◆ Source extract ◆
-- Opening Marker --

Structural deep network embedding

The Structural Deep Network embedding97 is a node representation learning method that can capture the network’s global and local structure efficiently by employing a deep autoencoder. The model is claimed to be able to learn highly non-linear network structures while being robust to the network sparsity97. In particular, SDNE enforces the first-order similarity constraint, which basically implies that two vertices in a network are similar if they are linked by an observed edge as a supervised signal to learn the local network structure. The second-order proximity, which assumes that two vertices sharing many common neighbors are similar, is also incorporated into the model to capture the global network structure. A comparative study presented in19 indicates that SDNE acquires the best performance compared with other structural embedding methods for the miRNA-disease association prediction problem. For that reason, we adapt SDNE to learn the structural embeddings for miRNAs and diseases from the \(\mathcal {G}_{mdp}\) network. We use the SDNE implementation shared by19 to generate the embeddings for miRNAs and diseases from the inter-connected miRNA-PCG-disease network. The results presented in section “Results” correspond to the SDNE with two encoder layers of size [1000, 128], one decoder layer, and the output embedding of 128 dimensions as suggested in19.

-- Closing Marker --

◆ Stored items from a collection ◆
-- Opening Marker --

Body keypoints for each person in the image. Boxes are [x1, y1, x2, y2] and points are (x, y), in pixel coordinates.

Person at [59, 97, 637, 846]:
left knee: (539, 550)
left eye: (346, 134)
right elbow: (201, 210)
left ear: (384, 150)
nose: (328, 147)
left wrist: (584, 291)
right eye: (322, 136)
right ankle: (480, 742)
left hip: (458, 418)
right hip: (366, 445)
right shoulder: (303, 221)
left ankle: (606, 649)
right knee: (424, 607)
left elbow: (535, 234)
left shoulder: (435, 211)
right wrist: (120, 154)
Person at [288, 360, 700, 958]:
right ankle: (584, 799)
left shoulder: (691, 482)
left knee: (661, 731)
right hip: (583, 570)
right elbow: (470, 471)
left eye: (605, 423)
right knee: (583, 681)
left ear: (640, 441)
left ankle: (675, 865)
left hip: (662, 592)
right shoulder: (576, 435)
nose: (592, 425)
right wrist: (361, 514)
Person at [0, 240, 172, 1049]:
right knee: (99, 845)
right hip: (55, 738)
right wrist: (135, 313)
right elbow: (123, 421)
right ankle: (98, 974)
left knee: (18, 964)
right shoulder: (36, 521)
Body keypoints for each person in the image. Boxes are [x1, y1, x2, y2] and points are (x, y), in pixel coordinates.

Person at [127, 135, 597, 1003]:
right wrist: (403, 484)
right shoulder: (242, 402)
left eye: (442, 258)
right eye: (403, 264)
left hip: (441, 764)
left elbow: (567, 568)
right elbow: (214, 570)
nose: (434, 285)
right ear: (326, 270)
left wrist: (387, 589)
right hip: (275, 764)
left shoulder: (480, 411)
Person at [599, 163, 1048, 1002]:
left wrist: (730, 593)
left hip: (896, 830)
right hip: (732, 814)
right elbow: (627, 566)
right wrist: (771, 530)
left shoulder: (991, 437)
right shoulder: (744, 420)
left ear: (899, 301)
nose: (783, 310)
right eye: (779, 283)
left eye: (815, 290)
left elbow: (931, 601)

-- Closing Marker --

◆ Work task 1 ◆
Please answer these questions about the passage on structural deep network embedding:
(a) What kind of model does SDNE employ to capture the network's global and local structure?
(b) According to the second-order proximity, when are two vertices considered similar?
(c) How many dimensions does the output embedding have in the SDNE setup the results correspond to?
◆ Work task 2 ◆
Write a continuation of the passage on structural deep network embedding, starting right after its final sentence.

◆ Response box 1 ◆
(a) A deep autoencoder.
(b) When they share many common neighbors.
(c) 128 dimensions.

◆ Response box 2 ◆
The classification module

The features

The miRNA family features

miRNAs belonging to the same family usually share a common ancestor in the phylogenetic tree. They are also believed to share similar secondary structures and have similar biological functions98. Consequently, miRNA family information is highly relevant to the miRNA-disease association prediction task. We retrieve the miRNA family information from mirBase database99. In the end, each miRNA is assigned to one of the 1375 families. We model each miRNA’s family features as the one-hot encoding of its family.

The disease semantic similarity features

he disease semantic similarity20,49 quantifies how similar two particular diseases are based on their relative positions on the disease MESH ontology54. We use the code and the setup in44 to compute a disease semantic similarity matrix for our 3679 diseases set. Each entry (i,j) in the matrix indicates how similar disease i is to disease j. We model each disease’s semantic similarity features as the corresponding row entry in the similarity matrix.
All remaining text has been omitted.